- TASKS TO COMPLETE
(a) Write out, word for word, the stretch of the article on the Chicago schools "corruption tax" from "A scathing report" through "Barickman (R-Bloomington) says.".
(b) Extend the article on the Chicago schools "corruption tax," picking up right after its final sentence.

- SOURCE TEXT
* Start *

Local Schools Pay ‘Corruption Tax” for Chicagofrom State Sen. Jason Barickman (R-Bloomington)
A scathing report on the Chicago Public Schools (CPS) has raised concerns that area school districts are paying a “corruption tax” that subsidizes waste, mismanagement and fraud and shortchanges schools in the 53rd District and across Illinois, State Sen. Jason Barickman (R-Bloomington) says.
Barickman joined other downstate and suburban lawmakers on Thursday, in a renewed push to prioritize education funding and eliminate a special block grant which allows CPS to end-run the school aid formula.
“Schools in my area are owed more than $16 million in backlogged payments, while circumventing the state’s allocation formulas allows Chicago schools to get at least $230 million in ‘extra’ funding from the state,” State Senator Barickman said. “At the same time, a recent report from the Chicago Board of Education Inspector General exposed a disturbing pattern of waste, abuse and even outright fraud.
Barickman said the unequal treatment between Chicago and other schools districts “amounts to a corruption tax, because local school districts get shortchanged while the Chicago schools are allowed to go around the allocation formula and that helps offset the money the school district wastes through abuse and fraud.”
Barickman explained that the Chicago Board of Education Inspector General’s Annual Report for 2013 came to light recently during the Senate’s state budget review process.
That report found cases of school administrators faking data and even creating ‘ghost students’ to pad enrollment and secure more funding.
The waste and fraud identified by the Inspector General was particularly disturbing, Barickman said, because many school districts in the 53rd District and surrounding areas are still owed money by the state, primarily for “mandated categorical” programs such as transportation, special education and free lunch programs for poor children.

* End *

- DATA SHOWN

* Start *

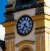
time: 4:35
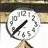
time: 7:37
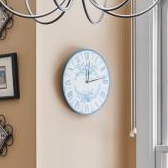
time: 12:13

* End *

- ANSWER SET
(a)
A scathing report on the Chicago Public Schools (CPS) has raised concerns that area school districts are paying a “corruption tax” that subsidizes waste, mismanagement and fraud and shortchanges schools in the 53rd District and across Illinois, State Sen. Jason Barickman (R-Bloomington) says.

(b)
According to figures supplied by the Illinois State Board of Education, school districts in the 53rd District, including McLean County District 5, El Paso-Gridley, Prairie Central, Lexington and others are owed just over $8 million, while other area school districts, including Bloomington, Kankakee and Danville are also owed more than $8 million.
“School districts that are owed thousands of dollars in back payment should be justifiably outraged that they aren’t getting the payments they deserve, while the kinds of abuse outlined in the Inspector General’s report are occurring,” Barickman said.
Earlier this year, a special bipartisan Education Funding Advisory Committee, which Barickman served on, recommended eliminating the Chicago schools block grant.
Barickman said as the committee studied school funding, they found that the special Chicago block grant serves as a separate funding stream granted to Chicago Public Schools that allows the school district to bypass funding formulas used for every other school district in the state.